" La tempête de neige Yasmine continue de faire des ravages au Liban, elle s’intensifie et couvre le pays de son manteau blanc […] "

Elle est arrivée sans s’annoncer, vêtue de son épaisse veste de velours immaculée. Lorsqu’elle l’a ôtée, le spectacle m’a coupé le souffle. Elle se tenait-là, droite dans sa longue robe bouffante d’un blanc éblouissant, de ce blanc qui aveugle et oblige les yeux à se plisser et le visage à se froncer dans une grimace peu flatteuse. Ses épaules nues et son décolleté révélaient une peau nacrée, presque scintillante. Elle était aussi mince qu’une allumette, perdue dans le tulle vaporeux de sa robe de princesse. Ses cheveux ébène tombaient en cascade dans son dos. Leur couleur profonde contrastait avec les quelques flocons de neige que le ciel avait délicatement saupoudrés dans ses mèches. Son khôl avait coulé et, sur ses pommettes, des larmes noires sillonnaient jusqu’au coin de ses lèvres bleuies par le froid. Elle pleurait. Au bout de son bras ballant pendait sa main qui tenait encore son bouquet de roses.

Fantomatique mariée abandonnée.

J’ai appris plus tard qu’elle avait fui la cérémonie de ses noces et qu’elle avait erré sur la plage de Jbeil un long moment. Poésie de son propre désarroi, elle avait été surprise de découvrir le tapis de sable doré tout humide, partiellement dissimulé sous un manteau blanc inhabituel. Il n’y avait donc pas que son monde à elle qui semblait vivre un bouleversement. Ses pas l’avaient guidée-là, elle avait poussé la porte du café, la chaleur l’avait anesthésiée un court instant, celui où je l’avais aperçue, celui où nous nous sommes rencontrés.

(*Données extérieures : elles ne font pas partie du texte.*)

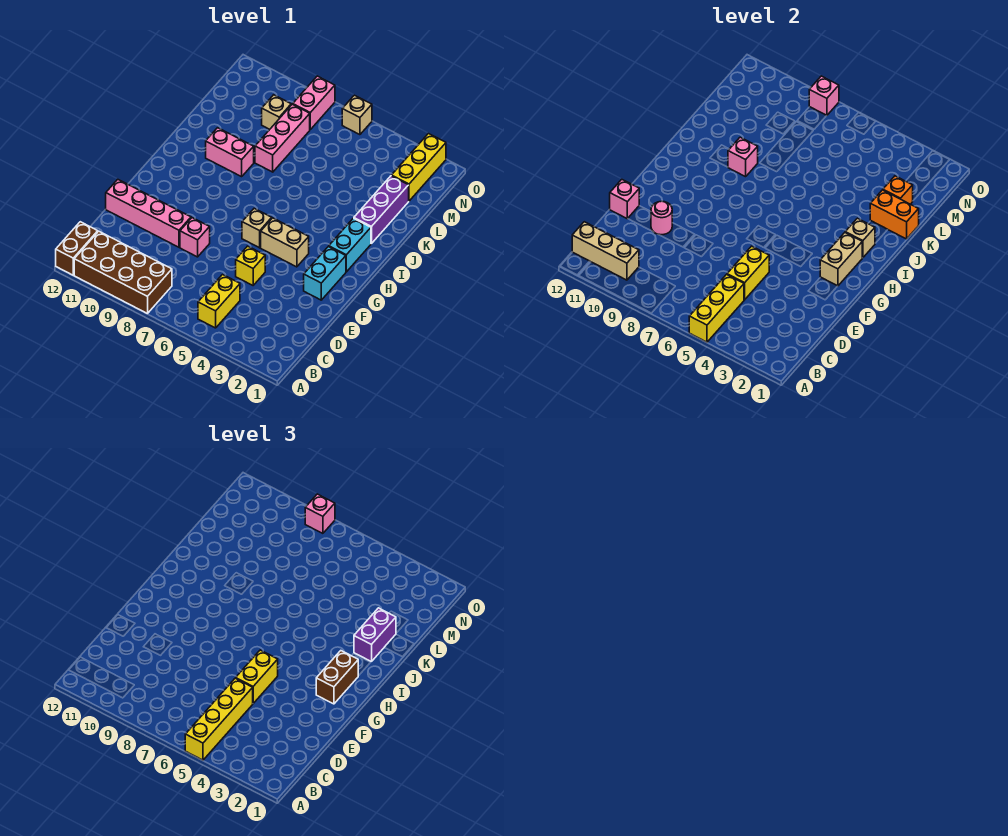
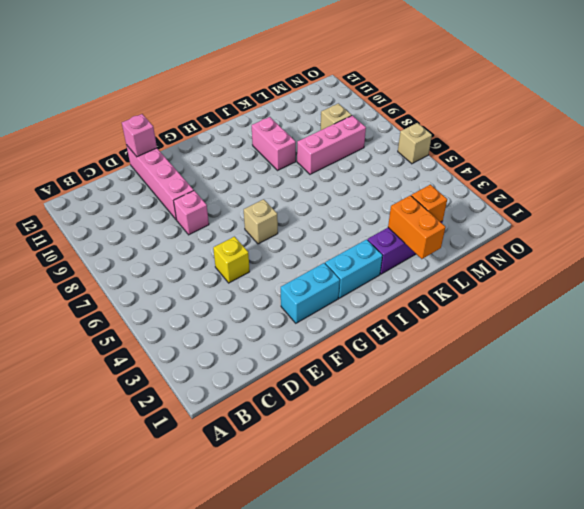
none -> brown 2x4 brick [74,231,172,314]
none -> brown 1x2 brick [56,222,98,275]
none -> yellow 1x2 brick [198,275,240,328]
none -> tan 1x2 brick [261,218,309,267]

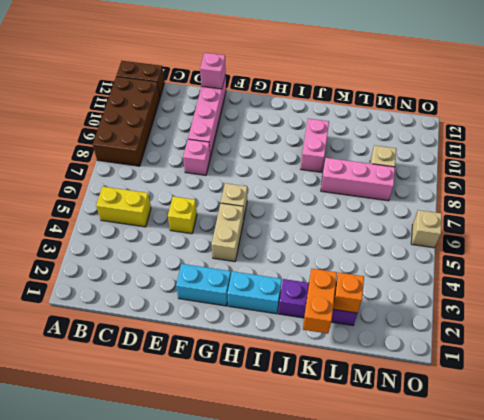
none -> yellow 1x3 brick [391,134,446,201]
none -> pink 1x2 brick [293,76,335,129]
none -> yellow 1x3 brick [689,275,744,342]
none -> tan 1x3 brick [572,222,639,280]

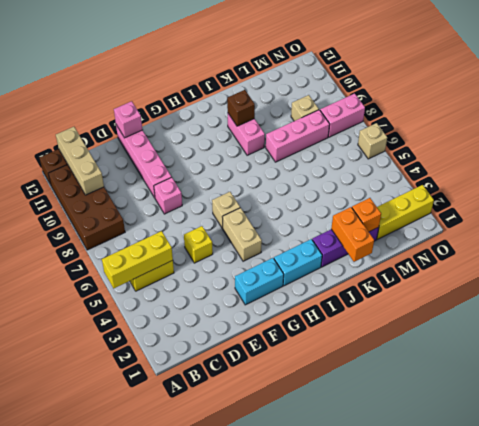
brown 1x1 brick [227,90,255,126] -> none
none -> yellow 1x2 brick [727,246,769,300]
none -> pink 1x1 round brick [651,201,672,235]
none -> tan 1x2 brick [820,233,862,286]
none -> tan 1x1 brick [845,218,875,258]

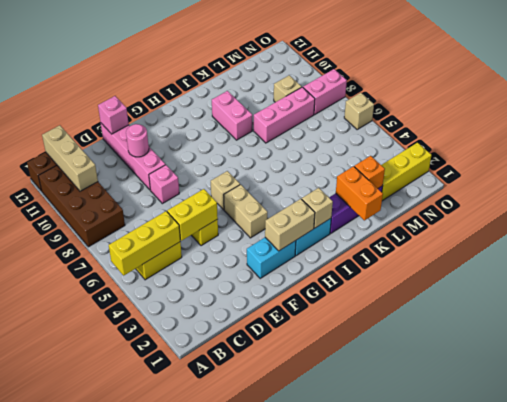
none -> pink 1x1 brick [728,137,758,177]
none -> pink 1x1 brick [809,76,839,116]
none -> yellow 1x4 brick [185,678,253,760]
none -> yellow 1x2 brick [236,650,278,703]

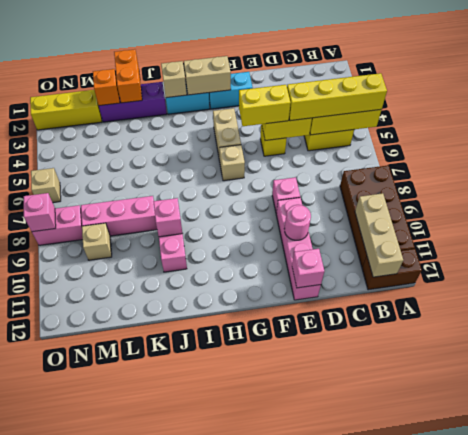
none -> brown 1x2 brick [316,651,358,704]
none -> purple 1x2 brick [354,608,396,662]
none -> pink 1x1 brick [305,494,335,533]

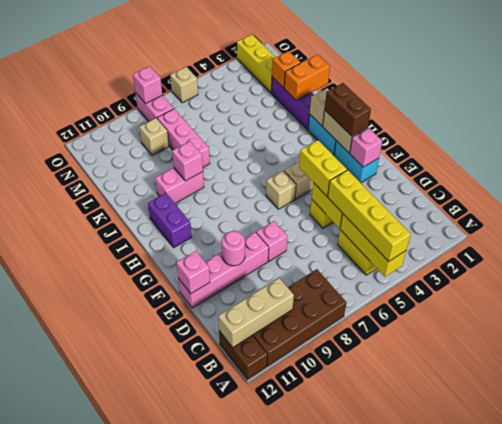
pink 1x1 brick [350,128,382,167] -> pink 1x1 brick moved to [305,494,335,533]
purple 1x2 brick [148,193,192,248] -> purple 1x2 brick moved to [354,608,396,662]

Il y a eu ce vent polaire quand la porte s’est ouverte, la vague de froid qui frappait le Liban était un phénomène suffisamment rare pour être souligné. Mais plus que cela, c’est un souffle glacial qui s’est engouffré dans ma poitrine, ce froid interne particulier, celui qui givre le cœur et lui fait manquer quelques battements. Et puis, une chaleur dans le creux du ventre et le black-out. Véritablement. Parce que l’électricité a été coupée soudainement, parce que j’ai plongé dans un trou noir vertigineux, incapable de pensées et hors de raison, à la merci des palpitations folles de mon cœur qui me guidait droit vers elle, son ombre blanche dansant devant mes yeux aveugles.

Et puis l’avalanche s’est déversée sur moi, j’ai été emporté par un déluge de sentiments inconnus, incontrôlables et complètement contradictoires, d’une violence jouissive inouïe!

Je suis tombée amoureux de cette fille à la seconde où elle a levé ses yeux verts humides et où ils ont croisé les miens, hagards, déjà abrutis d’amour, juste avant que le noir nous engloutisse.

Quand la lumière est revenue, je ne saurais dire combien de temps s’était écoulé, mes mains tenaient le creux de sa taille, mes lèvres embrassaient les siennes.

Ils l’ont appelée la tempête Yasmine, je la nommerai pour toujours la tempête Blanche.